* Required action *
Only the line containing "Werde Mitglied!" and the lines after it, through the end of the data below, are to be returned, each exactly as it stands.

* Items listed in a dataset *
----
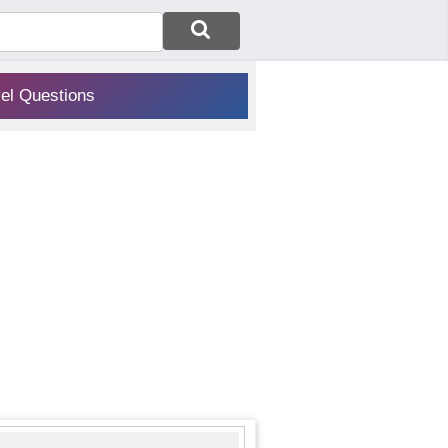
vel Questions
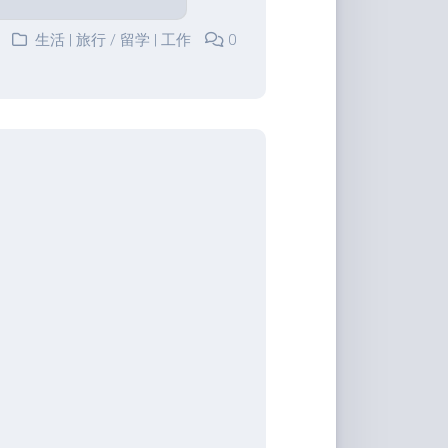
生活 | 旅行
/
留学 | 工作
0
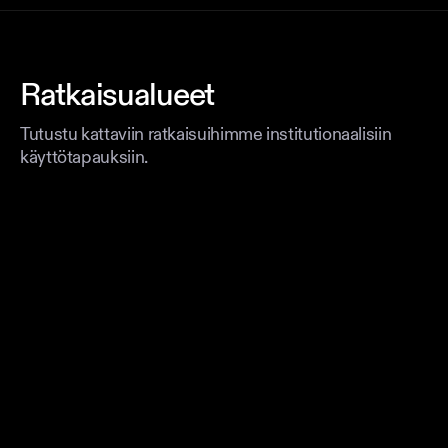
Ratkaisualueet
Tutustu kattaviin ratkaisuihimme institutionaalisiin
käyttötapauksiin.
Tokenisaatio
Tokenisoi mikä tahansa omaisuuserä
institutionaalitason vaatimustenmukaisuudella.
Vakaat kolikot
Lanseeraa oma vakaa kolikkosi sisäänrakennetulla
vaatimustenmukaisuudella.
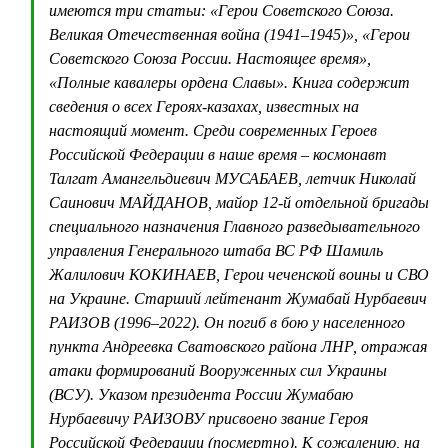
имеются три статьи: «Герои Советского Союза.
Великая Отечественная война (1941–1945)», «Герои
Советского Союза России. Настоящее время»,
«Полные кавалеры ордена Славы». Книга содержит
сведения о всех Героях-казахах, известных на
настоящий момент. Среди современных Героев
Российской Федерации в наше время – космонавт
Талгат Амангельдиевич МУСАБАЕВ, летчик Николай
Саинович МАЙДАНОВ, майор 12-й отдельной бригады
специального назначения Главного разведывательного
управления Генерального штаба ВС РФ Шамиль
Жалилович КОКИНАЕВ, Герои чеченской воины и СВО
на Украине. Старший лейтенант Жумабай Нурбаевич
РАИЗОВ (1996–2022). Он погиб в бою у населенного
пункта Андреевка Сватовского района ЛНР, отражая
атаки формирований Вооруженных сил Украины
(ВСУ). Указом президента России Жумабаю
Нурбаевичу РАИЗОВУ присвоено звание Героя
Российской Федерации (посмертно). К сожалению, на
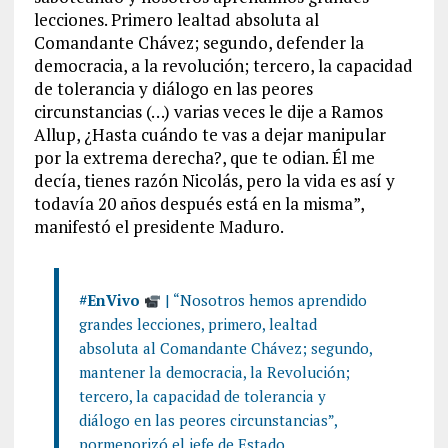
lecciones. Primero lealtad absoluta al
Comandante Chávez; segundo, defender la
democracia, a la revolución; tercero, la capacidad
de tolerancia y diálogo en las peores
circunstancias (…) varias veces le dije a Ramos
Allup, ¿Hasta cuándo te vas a dejar manipular
por la extrema derecha?, que te odian. Él me
decía, tienes razón Nicolás, pero la vida es así y
todavía 20 años después está en la misma”,
manifestó el presidente Maduro.
#EnVivo
| “Nosotros hemos aprendido
grandes lecciones, primero, lealtad
absoluta al Comandante Chávez; segundo,
mantener la democracia, la Revolución;
tercero, la capacidad de tolerancia y
diálogo en las peores circunstancias”,
pormenorizó el jefe de Estado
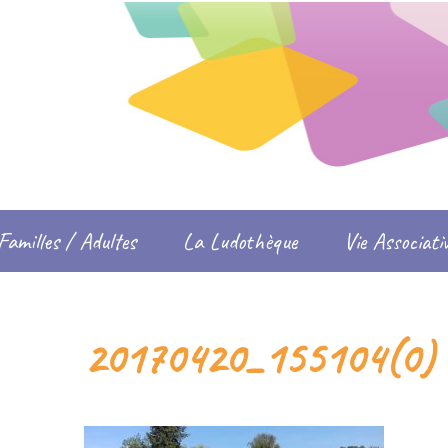
Familles / Adultes
La Ludothèque
Vie Associati
20170420_155104(0) –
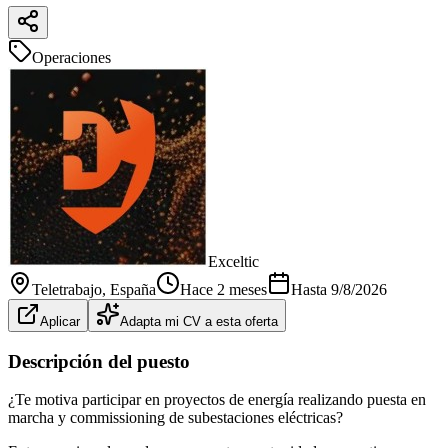
Operaciones
Exceltic
Teletrabajo
, España
Hace 2 meses
Hasta
9/8/2026
Aplicar
Adapta mi CV a esta oferta
Descripción del puesto
¿Te motiva participar en proyectos de energía realizando puesta en
marcha y commissioning de subestaciones eléctricas?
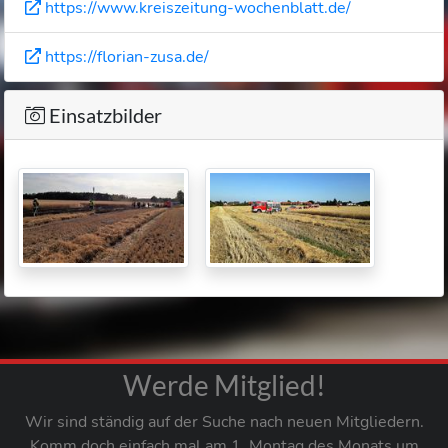
https://www.kreiszeitung-wochenblatt.de/
https://florian-zusa.de/
Einsatzbilder
Werde Mitglied!
Wir sind ständig auf der Suche nach neuen Mitgliedern.
Komm doch einfach mal am 1. Montag des Monats um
----
* Answer *
Werde Mitglied!
Wir sind ständig auf der Suche nach neuen Mitgliedern.
Komm doch einfach mal am 1. Montag des Monats um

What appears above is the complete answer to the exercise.